Der rumänische Autor Mircea Cărtărescu wird von der Kritik zu den großen europäischen Schriftstellern der Gegenwart gezählt als begnadeter Visionär und Sprachkünstler der Literatur. Sein frühes Meisterwerk Travestie, ein Adoleszenz- und Künstlerroman, jetzt bei Suhrkamp erschienen, erzählt von der Suche eines jungen Menschen nach sich selbst.

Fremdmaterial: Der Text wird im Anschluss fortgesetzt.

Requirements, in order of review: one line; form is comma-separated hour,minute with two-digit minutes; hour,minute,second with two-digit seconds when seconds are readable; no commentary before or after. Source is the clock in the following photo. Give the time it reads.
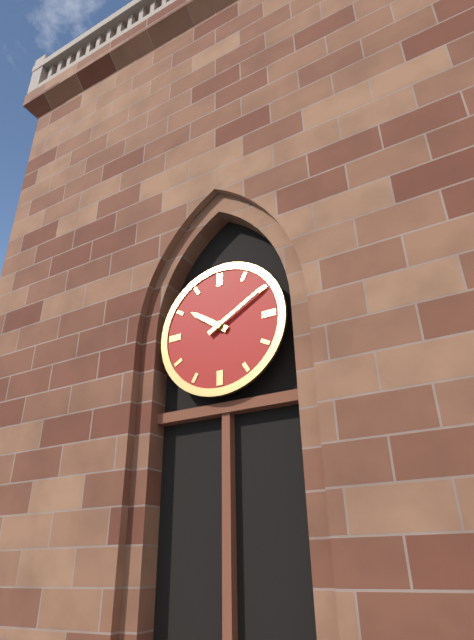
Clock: 10,10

Der sensible, verschlossene Victor könnte ein Geschöpf von Marcel Prousts sein, so rauschhaft erfährt er die Welt, die ihn im krisenhaften Sommer 1973 umgibt: das Guthaus in Budila, wo er mit seinen Mitschülern die Ferien verbringt, den geheimnisvollen Park und das „Tal des Paradieses“. Doch dieser kleine Kosmos bevölkert sich nachts mit den Gespenstern, die aus den Katakomben seines Bewusstseins aufsteigen. Die dreiste sexuelle Berührung seines Mitschülers Lulu, der sich beim Abschiedskarneval als Frau verkleidet hat, stößt ihn in eine Krise, die er erst nach vielen Jahren, buchstäblich auf der letzten Seite der Travestie überwunden hat.

Mircea Cărtărescus Buch ist keine leicht zu lesende Kost. Der Autor taucht tief in die Psyche des 17-jährigen Victor ab und entblättert ein in die Fantasik abdriftendes Horroszenario von Erlebnissen in der Pubertät, die erst über Jahre  verarbeitet werden können. Der Leser begibt sich mit diesem Buch auf einen literarischen Parforceritt, der nicht als Unterhaltungslektüre konzipiert ist. Aber dabei läge man sowieso bei Mircea Cărtărescu falsch.

Mircea Cărtărescu, 1956 in Bukarest geboren, veröffentlicht seit 1978 Lyrik und Prosa. 1997 erschien Nostalgia, 2007 der erste Teil seiner Orbitor-Trilogie unter dem Titel Die Wissenden.

Travestie von Mircea Cărtărescu ist bei Suhrkamp erschienen.